After these two lines, s will contain foobar. The push_str method takes a string slice because we don’t necessarily want to take ownership of the parameter. For example, the code in Listing 8-16 shows that it would be unfortunate if we weren’t able to use s2 after appending its contents to s1:

    let mut s1 = String::from("foo");
    let s2 = "bar";
    s1.push_str(&s2);
    println!("s2 is {}", s2);
Listing 8-16: Using a string slice after appending its contents to a String
If the push_str method took ownership of s2, we wouldn’t be able to print out its value on the last line. However, this code works as we’d expect!
The push method takes a single character as a parameter and adds it to the String. Listing 8-17 shows code that adds the letter l character to a String using the push method:

    let mut s = String::from("lo");
    s.push('l');
Listing 8-17: Adding one character to a String value using push
As a result of this code, s will contain lol.

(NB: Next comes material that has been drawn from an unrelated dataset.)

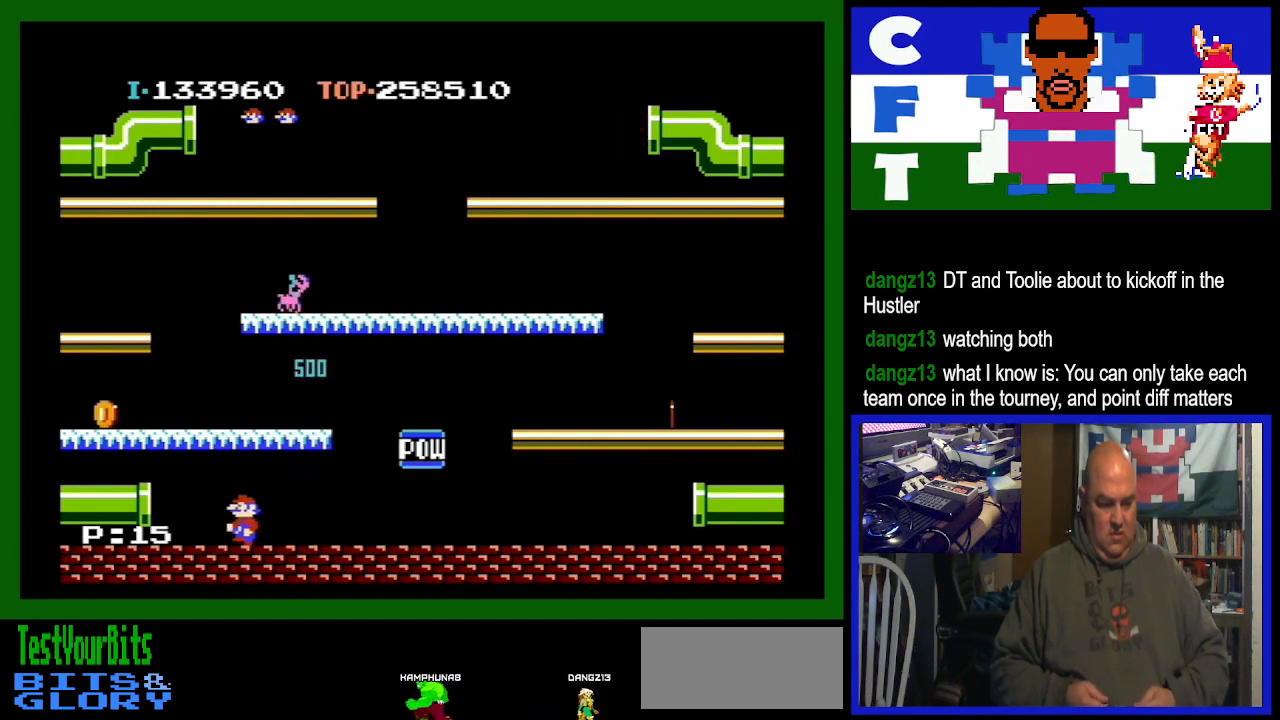
{"buttons": ["A"], "events": [[400, "A", "down"], [433, "DPAD_LEFT", "up"]]}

Concatenation with the + Operator or the format! Macro

Often, we’ll want to combine two existing strings. One way is to use the + operator, as shown in Listing 8-18:

    let s1 = String::from("Hello, ");
    let s2 = String::from("world!");
    let s3 = s1 + &s2; // Note that s1 has been moved here and can no longer be used
Listing 8-18: Using the + operator to combine two String values into a new String value
The string s3 will contain Hello, world! as a result of this code. The reason s1 is no longer valid after the addition and the reason we used a reference to s2 has to do with the signature of the method that gets called when we use the + operator. The + operator uses the add method, whose signature looks something like this:
fn add(self, s: &str) -> String {
This isn’t the exact signature that’s in the standard library: in the standard library, add is defined using generics. Here, we’re looking at the signature of add with concrete types substituted for the generic ones, which is what happens when we call this method with String values. We’ll discuss generics in Chapter 10. This signature gives us the clues we need to understand the tricky bits of the + operator.
First, s2 has an &, meaning that we’re adding a reference of the second string to the first string because of the s parameter in the add function: we can only add a &str to a String; we can’t add two String values together. But wait - the type of &s2 is &String, not &str, as specified in the second parameter to add. So why does Listing 8-18 compile?
The reason we’re able to use &s2 in the call to add is that the compiler can coerce the &Stringargument into a &str. When we call the add method, Rust uses a deref coercion, which here turns &s2 into &s2[..]. We’ll discuss deref coercion in more depth in Chapter 15. Because add does not take ownership of the s parameter, s2 will still be a valid String after this operation.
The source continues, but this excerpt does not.